Menlu AS Minta Militer Myanmar Bebaskan Aung San Suu Kyi
AS menyatakan keprihatinan dan kekhawatiran besar atas laporan penahanan Suu Kyi
REPUBLIKA.CO.ID, WASHINGTON -- Menteri Luar Negeri (Menlu) Amerika Serikat (AS) Antony Blinken meminta para pemimpin militer Myanmar untuk membebaskan pemimpin sipil Aung San Suu Kyi dan pemimpin lain yang ditahan. Pada Senin (1/2) dini hari, militer melakukan penggerebekan menangkap Suu Kyi, Presiden, dan tokoh senior lain dari partai berkuasa.
Blinken mengatakan, AS menyatakan keprihatinan dan kekhawatiran besar atas laporan penahanan pejabat pemerintah dan pemimpin masyarakat sipil. Dia menyerukan untuk membebaskan para pemimpin Myanmar.
"Kami menyerukan kepada para pemimpin militer Burma untuk membebaskan semua pejabat pemerintah dan pemimpin masyarakat sipil dan menghormati keinginan rakyat Burma seperti yang diungkapkan dalam pemilihan umum demokratis pada 8 November," ujar Blinken.
"Amerika Serikat mendukung rakyat Burma dalam aspirasi mereka untuk demokrasi, kebebasan, perdamaian, dan pembangunan. Militer harus segera membalikkan tindakan ini," ujarnya.
Presiden Joe Biden juga telah diberi pengarahan tentang kudeta militer Myanmar. AS mengecam tindakan tersebut.
Baca juga : Pemimpin Myanmar Aung San Suu Kyi Ditangkap
Pemenang Hadiah Nobel Perdamaian Suu Kyi (75 tahun) berkuasa setelah menang telak dalam pemilihan umum (pemilu) 2015. Dia menjabat pemimpin Myanmar sejak beberapa dekade tahanan rumah dalam perjuangan untuk demokrasi yang mengubahnya menjadi ikon internasional.
Reputasi internasionalnya rusak setelah ratusan ribu etnis Rohingya melarikan diri dari operasi militer ke pengungsian dari negara bagian Rakhine barat Myanmar pada 2017. Namun demikian, Suu Kyi tetap sangat populer di dalam negeri.
Militer, sebagai perancang konstitusi Myanmar 2008 memandang pihaknya sebagai penjaga persatuan nasional dan konstitusi.
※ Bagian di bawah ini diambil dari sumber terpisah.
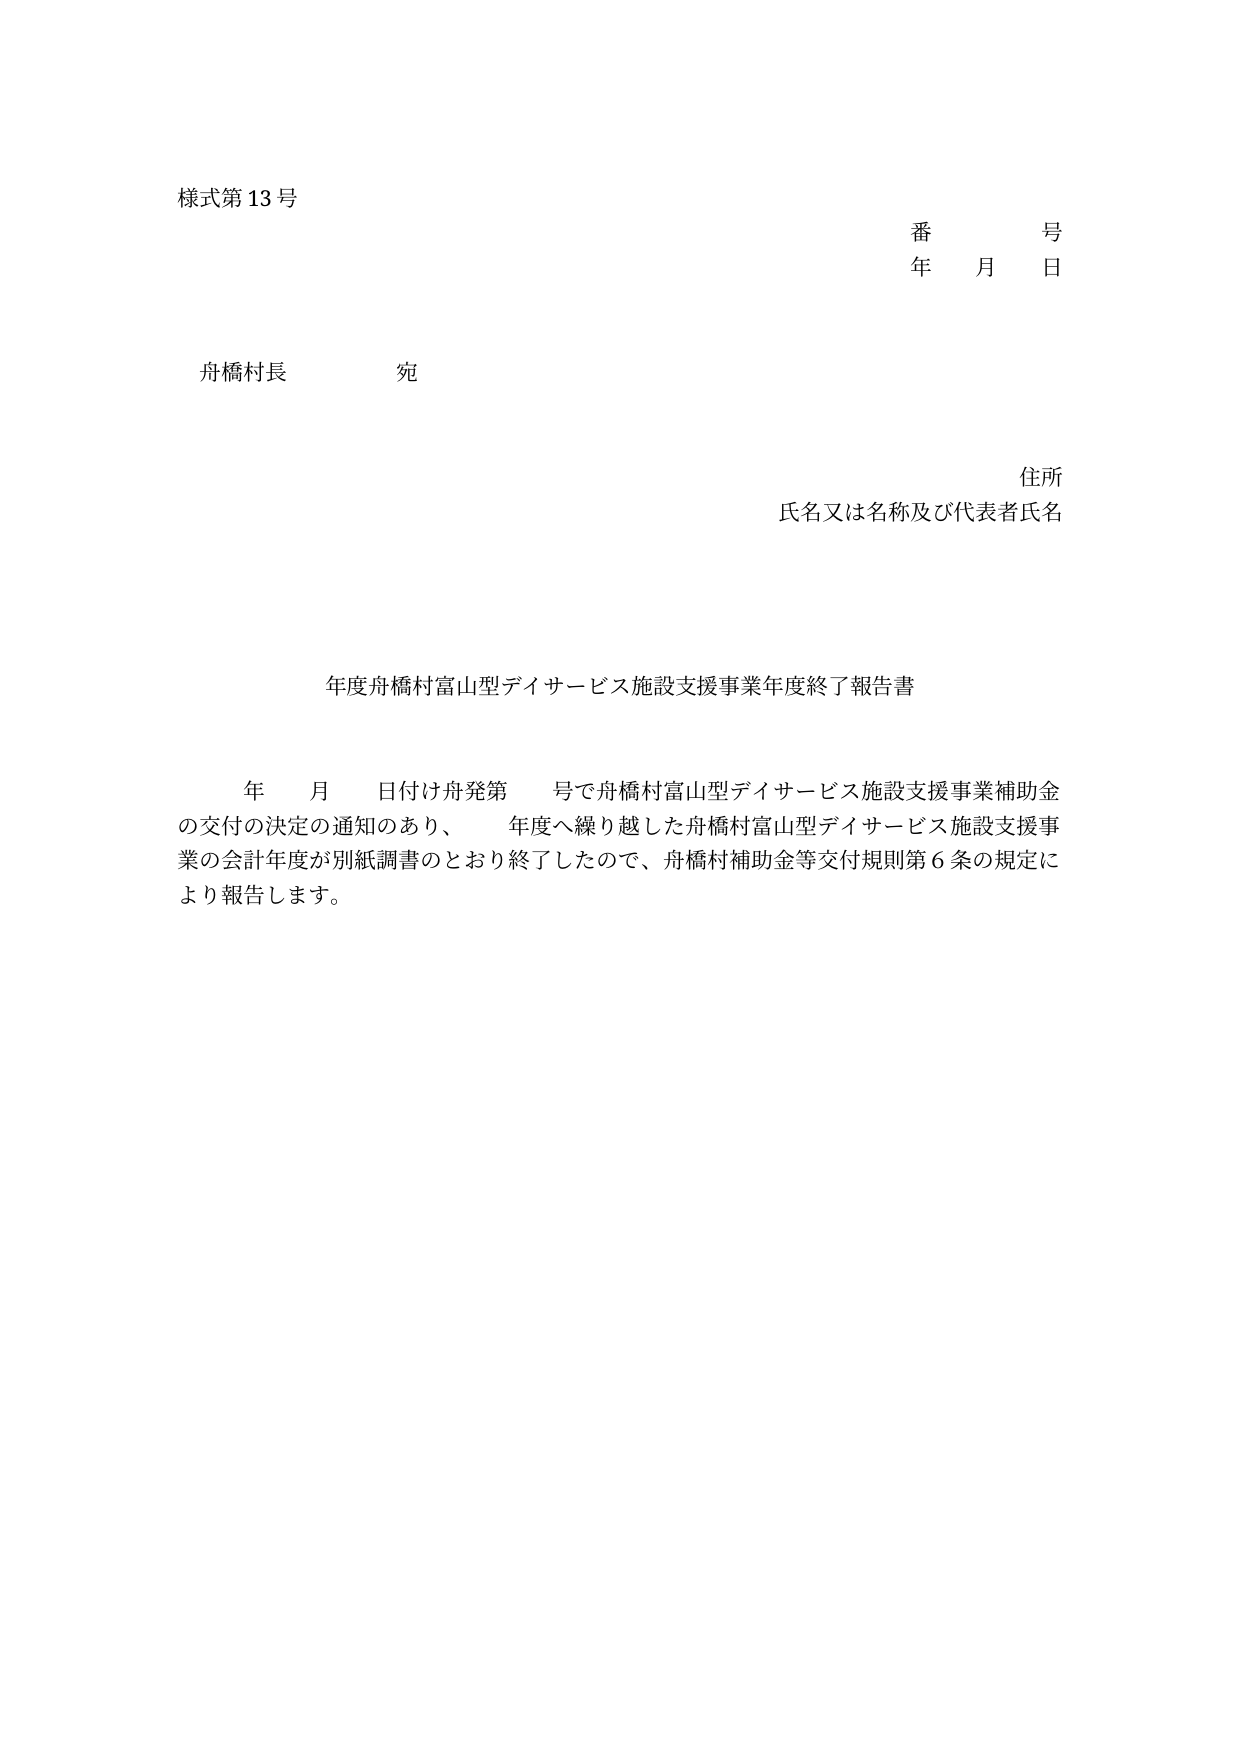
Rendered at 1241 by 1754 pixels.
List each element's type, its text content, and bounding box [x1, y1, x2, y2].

Militer telah mengabadikan peran permanen dirinya dalam sistem politik.
Dikenal sebagai Tatmadaw, militer Myanmar mendapat kuota 25 persen kursi parlemen yang tidak dipilih. Mereka mengontrol kementerian pertahanan, dalam negeri, dan perbatasan, memastikan kepentingan penting dalam politik.
Dalam pemilu November 2020, partai Suu Kyi menang telak lagi. Namun, militer menudingnya curang.
Militer menuduh adanya ketidaksesuaian seperti nama yang digandakan pada daftar pemungutan suara di sejumlah distrik. Pihaknya juga tidak senang dengan tanggapan komisi pemilu atas keluhannya.
Militer tidak mengatakan apakah penyimpangan cukup substansial untuk mengubah hasil pemilu. Keluhan ini serupa dengan yang dialami Partai Persatuan Solidaritas dan Pembangunan (USDP), bekas partai berkuasa yang dibentuk oleh militer sebelum secara resmi menyerahkan kekuasaan pada 2011.
USDP, yang secara luas dilihat sebagai proxy militer, dipermalukan dalam pemilu. Partainya hanya memenangkan 33 dari 476 kursi yang tersedia.
Sementara itu, Suu Kyi memang belum mengomentari kemenangan partainya dalam pemilu, atau keluhan militer. Namun NLD mengatakan tuduhan militer itu tidak berdasar dan setiap kekurangan pemilu tidak akan mengubah hasil.
Dari lebih dari 90 partai yang memperebutkan pemungutan suara, setidaknya 17 telah mengeluhkan sebagian besar penyimpangan kecil dan semuanya kecuali USDP adalah partai yang lebih kecil. Pengamat pemilu mengatakan pemungutan suara itu tanpa penyimpangan besar. Komisi pemilihan pada Kamis mengatakan tidak ada kesalahan pada skala yang bisa berarti penipuan atau pemilihan yang didiskreditkan.